Alors que Kiev se met à exporter ses armes « testées sur le champ de bataille », les Européens continuent de payer la facture américaine. L’Ukraine transforme la guerre en marché. L’Europe, elle, reste simple client.

Depuis le début de la Guerre avec la Russie en 2022, l’Ukraine a interdit les ventes d’armes à l’étranger afin de renforcer sa défense. Mais au cours de ces trois dernières années, la production d’armements, notamment de drones navals, a connu un essor considérable dans le pays. Suite aux demandes des producteurs, Volodymyr Zelensky a annoncé vendredi le lancement d’un programme de vente d’armes à l’étranger.
Première exportation d’armes pour Kiev
Pour la première fois depuis 2022, Kiev se prépare à lancer un programme d’exportations d’armes. Cette décision a été prise au cours d’une réunion gouvernementale qui s’est tenue le 28 octobre 2025 et c’est le président ukrainien, Volodymyr Zelensky, lui-même qui a annoncé la nouvelle vendredi. Il s’agit à priori d’une stratégie visant à soutenir l’industrie d’armement locale. Selon lui, depuis le début de la guerre, l’Ukraine dépendait beaucoup du financement et du soutien militaire occidental.
Mais l’industrie de l’armement en Ukraine a connu un développement rapide au cours de ces trois dernières années. Aujourd'hui, l'Ukraine, forte de plus de 200 entreprises de drones nées dans la nécessité du combat, exporte son excédent de production militaire « fait maison » vers ses alliés, une démarche dictée par la rentabilité.

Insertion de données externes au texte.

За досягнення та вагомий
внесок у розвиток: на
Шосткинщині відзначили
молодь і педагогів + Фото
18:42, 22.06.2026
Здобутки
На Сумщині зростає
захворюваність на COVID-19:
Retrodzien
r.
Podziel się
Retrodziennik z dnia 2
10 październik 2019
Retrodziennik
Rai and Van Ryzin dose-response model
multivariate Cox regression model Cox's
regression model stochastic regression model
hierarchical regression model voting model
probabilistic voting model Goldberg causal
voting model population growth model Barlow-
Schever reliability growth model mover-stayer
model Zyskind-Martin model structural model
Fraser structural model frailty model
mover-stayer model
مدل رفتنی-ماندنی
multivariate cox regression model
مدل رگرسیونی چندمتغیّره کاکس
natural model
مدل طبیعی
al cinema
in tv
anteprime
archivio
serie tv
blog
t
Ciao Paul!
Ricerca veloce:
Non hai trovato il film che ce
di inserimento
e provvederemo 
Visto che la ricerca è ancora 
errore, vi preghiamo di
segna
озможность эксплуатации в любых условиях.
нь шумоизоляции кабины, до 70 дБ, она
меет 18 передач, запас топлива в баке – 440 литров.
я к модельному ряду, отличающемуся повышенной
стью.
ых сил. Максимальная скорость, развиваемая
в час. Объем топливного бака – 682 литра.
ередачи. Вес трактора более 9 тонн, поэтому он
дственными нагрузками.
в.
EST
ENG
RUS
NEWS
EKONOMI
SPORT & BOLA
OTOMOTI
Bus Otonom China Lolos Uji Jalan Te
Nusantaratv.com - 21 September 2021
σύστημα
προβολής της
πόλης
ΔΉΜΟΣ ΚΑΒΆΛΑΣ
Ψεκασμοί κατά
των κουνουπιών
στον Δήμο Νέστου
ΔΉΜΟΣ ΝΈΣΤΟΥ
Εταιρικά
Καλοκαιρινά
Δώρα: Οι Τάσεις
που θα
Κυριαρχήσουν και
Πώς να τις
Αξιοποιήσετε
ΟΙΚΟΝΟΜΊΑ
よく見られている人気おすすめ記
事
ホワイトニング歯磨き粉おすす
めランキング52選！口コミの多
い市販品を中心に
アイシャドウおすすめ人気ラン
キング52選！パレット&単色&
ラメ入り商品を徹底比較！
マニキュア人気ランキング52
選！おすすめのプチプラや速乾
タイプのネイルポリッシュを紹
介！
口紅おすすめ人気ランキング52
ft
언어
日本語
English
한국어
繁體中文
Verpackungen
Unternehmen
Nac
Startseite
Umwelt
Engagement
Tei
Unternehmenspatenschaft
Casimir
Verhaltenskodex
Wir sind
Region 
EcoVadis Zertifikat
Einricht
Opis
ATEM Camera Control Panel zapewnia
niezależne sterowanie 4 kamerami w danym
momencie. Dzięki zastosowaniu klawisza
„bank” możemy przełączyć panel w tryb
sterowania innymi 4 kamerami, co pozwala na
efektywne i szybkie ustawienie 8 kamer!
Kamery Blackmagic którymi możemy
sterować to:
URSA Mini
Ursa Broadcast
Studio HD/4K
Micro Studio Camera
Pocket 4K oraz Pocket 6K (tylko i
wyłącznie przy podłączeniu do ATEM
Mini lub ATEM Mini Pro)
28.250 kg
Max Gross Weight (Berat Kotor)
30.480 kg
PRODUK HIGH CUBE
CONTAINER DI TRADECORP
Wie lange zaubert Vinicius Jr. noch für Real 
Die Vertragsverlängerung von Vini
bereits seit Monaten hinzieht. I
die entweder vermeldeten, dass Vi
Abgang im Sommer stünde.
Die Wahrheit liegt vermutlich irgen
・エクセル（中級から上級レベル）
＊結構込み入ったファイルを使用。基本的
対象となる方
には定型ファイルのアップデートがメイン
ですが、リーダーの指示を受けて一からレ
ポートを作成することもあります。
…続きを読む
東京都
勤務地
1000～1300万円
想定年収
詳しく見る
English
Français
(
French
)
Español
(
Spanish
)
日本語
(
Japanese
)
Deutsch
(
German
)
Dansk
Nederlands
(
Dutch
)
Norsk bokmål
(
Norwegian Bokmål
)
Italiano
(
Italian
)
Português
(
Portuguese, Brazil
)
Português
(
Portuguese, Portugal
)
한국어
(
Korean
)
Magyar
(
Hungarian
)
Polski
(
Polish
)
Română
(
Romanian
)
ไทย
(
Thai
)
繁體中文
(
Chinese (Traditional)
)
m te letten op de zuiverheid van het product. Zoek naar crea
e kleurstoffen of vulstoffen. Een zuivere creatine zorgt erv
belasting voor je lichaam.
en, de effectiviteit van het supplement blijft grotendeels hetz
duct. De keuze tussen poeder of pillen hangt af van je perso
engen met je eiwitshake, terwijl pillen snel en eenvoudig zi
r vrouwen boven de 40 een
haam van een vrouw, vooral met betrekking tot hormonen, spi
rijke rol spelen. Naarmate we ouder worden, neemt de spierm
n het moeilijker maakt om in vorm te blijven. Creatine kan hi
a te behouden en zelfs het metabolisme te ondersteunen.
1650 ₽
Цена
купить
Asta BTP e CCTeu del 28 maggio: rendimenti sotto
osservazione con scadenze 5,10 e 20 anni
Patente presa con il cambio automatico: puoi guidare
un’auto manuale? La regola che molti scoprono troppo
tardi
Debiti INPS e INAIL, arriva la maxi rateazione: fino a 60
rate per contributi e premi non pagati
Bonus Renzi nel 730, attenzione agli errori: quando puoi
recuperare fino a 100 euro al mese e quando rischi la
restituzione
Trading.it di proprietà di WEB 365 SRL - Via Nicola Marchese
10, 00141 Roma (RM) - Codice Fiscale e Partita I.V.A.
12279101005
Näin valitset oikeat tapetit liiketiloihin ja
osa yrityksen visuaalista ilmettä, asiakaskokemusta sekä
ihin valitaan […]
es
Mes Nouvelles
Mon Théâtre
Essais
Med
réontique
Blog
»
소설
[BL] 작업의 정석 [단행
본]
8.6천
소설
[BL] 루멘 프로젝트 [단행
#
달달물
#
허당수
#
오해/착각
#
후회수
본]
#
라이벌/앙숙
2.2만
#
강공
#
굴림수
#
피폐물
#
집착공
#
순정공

Les bénéfices de ces ventes serviront à acquérir... quoi d'autre que les armes dont le pays a encore besoin. C'est le cercle vicieux de la dépendance subventionnée. L'Europe, en se dépouillant ou en sur-achetant aux États-Unis pour soutenir Kiev, crée in fine un concurrent sur le marché de l'armement "testé au combat". Une aubaine pour l'Ukraine, un coût et une faiblesse stratégique pour l'Union.
L'ère des Drones : la guerre à bas coût comme nouvel étalon
La clé de voûte de ce revirement ukrainien réside dans la « drone-isation » du conflit. Le président Zelensky veut faire passer la part d’armements locaux utilisés sur le front de 40 à 50 % d’ici la fin de l’année. Les ventes à l’étranger, limitées à des alliés « de confiance », permettront selon Kiev de financer l’achat d’armes plus sophistiquées auprès de ses partenaires.
Les drones terrestres, navals et aériens, peu coûteux et modulables, redéfinissent la guerre. Ils offrent une capacité de surveillance, de renseignement et d'attaque qui minimise le risque humain et le coût matériel.
L'Occident, englué dans des programmes d'armement lourds, longs à développer et prohibitifs, semble ignorer cette révolution. Les commandes françaises et européennes privilégient encore les plateformes conventionnelles (chars lourds, avions sophistiqués, artillerie de gros calibre ) qui, bien qu'essentielles, ne reflètent plus l'intensité et la fréquence des engagements quotidiens observés en Ukraine. Cette dissymétrie technologique et économique prouve que la course à l'armement n'est plus seulement une question de puissance de feu, mais de capacité d'adaptation et d'innovation à bas coût.

L’Europe paie, l’Ukraine revend
Mais cette initiative révèle une ironie grinçante : l’Europe, qui finance massivement la guerre ukrainienne, devient indirectement la cliente d’un pays qu’elle subventionne déjà.
Depuis 2022, des milliards d’euros de matériels et d’aides militaires transitent depuis Washington et Bruxelles vers Kiev. Or voilà que l’Ukraine, équipée grâce à ces flux occidentaux, revend ses propres armes à des pays tiers.
Autrement dit, l’Europe achète aux États-Unis, livre à Kiev, qui revend ensuite une partie de sa production, bouclant ainsi un circuit économique profitable à tous, sauf aux contribuables européens.
Cette logique est celle d’une guerre devenue marché : Kiev développe une économie de guerre exportatrice, pendant que les pays de l’UE s’enlisent dans la dépendance stratégique et industrielle.
La France, avec ses champions comme Dassault, Thales ou MBDA, possède une base technologique d'excellence. Mais observe-t-elle ce qui se passe en Ukraine ? S'en inspire-t-elle ? Rien n'est moins sûr. Notre modèle reste souvent celui du grand programme, long, coûteux et parfait, face à une menace qui réclame du cheap, du modulable et du vite.
L'Ukraine nous donne une leçon d'économie de guerre et de souveraineté industrielle. Elle démontre que l'innovation la plus radicale naît souvent de la contrainte la plus extrême, pour peu que l'État joue un rôle de facilitateur et non d'entrave.